When the BC Human Rights Tribunal handed a multimillion-dollar pay discrimination award to Latin American workers employed by SNCP-Seli Joint Venture on the Canada Line, the labour movement cheered.

But the decision triggered a review of B.C. workplace law that may result in a single new super-tribunal to deal with all disputes under the labour code, the human rights code and employment standards.

That has many in the labour movement worried that the Gordon Campbell government is getting ready to make another round of employer-friendly changes in line with earlier decisions to eliminate the Human Rights Commission and to reduce the Employment Standards Tribunal to a shell.

By the end of October, the BC Law Institute is scheduled to report on its view of a single workplace tribunal, a question Attorney General Mike De Jong asked it to consider earlier this year.

The government’s decision in July not to reappoint Human Rights Tribunal chairwoman Heather McNaughton to another term has heightened the anxiety.

Although McNaughton was a Liberal appointee widely applauded for her administration of the tribunal, Victoria not only let her go but posted the vacancy as parttime.

The management-side lawyer on the losing end of the SNCP-Seli decision was Peter Gall, a labour law veteran who inspires apoplexy on the union side and has no problem getting his calls returned by Victoria.

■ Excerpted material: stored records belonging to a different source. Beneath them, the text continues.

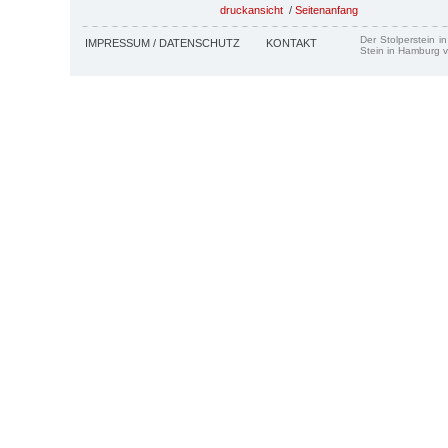
druckansicht
/
Seitenanfang
Der Stolperstein i
IMPRESSUM / DATENSCHUTZ
KONTAKT
Stein in Hamburg v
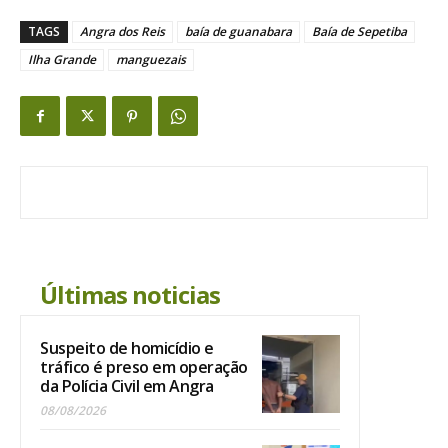
TAGS
Angra dos Reis
baía de guanabara
Baía de Sepetiba
Ilha Grande
manguezais
Últimas noticias
Suspeito de homicídio e
tráfico é preso em operação
da Polícia Civil em Angra
08/08/2026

He represented the employer side in a multi-year battle with the Construction and Specialized Workers Union Local 1611 that involved an organizing drive, the threat of strike action and hearings at both the Labour Relations Board and the Human Rights Tribunal.

In the wake of the SNCP-Seli setback, Gall sat down with two of his Heenan Blaikie partners to pen an 18-page paper setting out the case for a new “specialized workplace tribunal.” The paper provided the law institute’s starting point.

The Canada Line case was never mentioned, but Gall cited several other cases in which workers, frustrated by decisions obtained under their collective agreements, appealed to the Human Rights Tribunal and won answers more to their liking.

In one instance, a worker whose case had been adjudicated by an arbitrator to the satisfaction of the union and the employer won a significantly better deal from the tribunal, a deal that was not available to others.

In another case, a union appealed to the Human Rights Tribunal with regard to an attendance management program that had already been the subject of arbitration.

According to Gall, the tribunal took up the matter in a 25-day hearing that resulted in a 150-page decision that layered new processes on top of the existing collective agreement remedies.

Given the long-standing bad blood between the labour movement on one side, and Gall and the Campbell Liberals on the other, it would be surprising if labour remained calm about the prospective changes.

Although other jurisdictions, both in Europe and North America, have single tribunals similar to that proposed by Gall, critics of the proposal say “efficiency” should not be the only objective.

Labour law seeks to strike a balance between collective rights and individual rights, making the union the sole bargaining agent for all of those in the bargaining unit. The goal is the public policy objective of encouraging free and fair collective bargaining.

Human-rights law is based on individual rights derived from the Charter – rights that the Supreme Court of Canada has ruled must be respected in the administration of labour law.

Gall does not propose to send all human-rights issues – like denial of service in a restaurant, for example – to a workplace tribunal. Such cases might be adjudicated by courts.

But Gall argues that adjudicators and arbitrators experienced in collective bargaining and labour law should be in charge when the dispute is in the workplace.

His model, if implemented, would amount to a sea change in the administration of workplace law with major implications for employers and workers, whether unionized or not.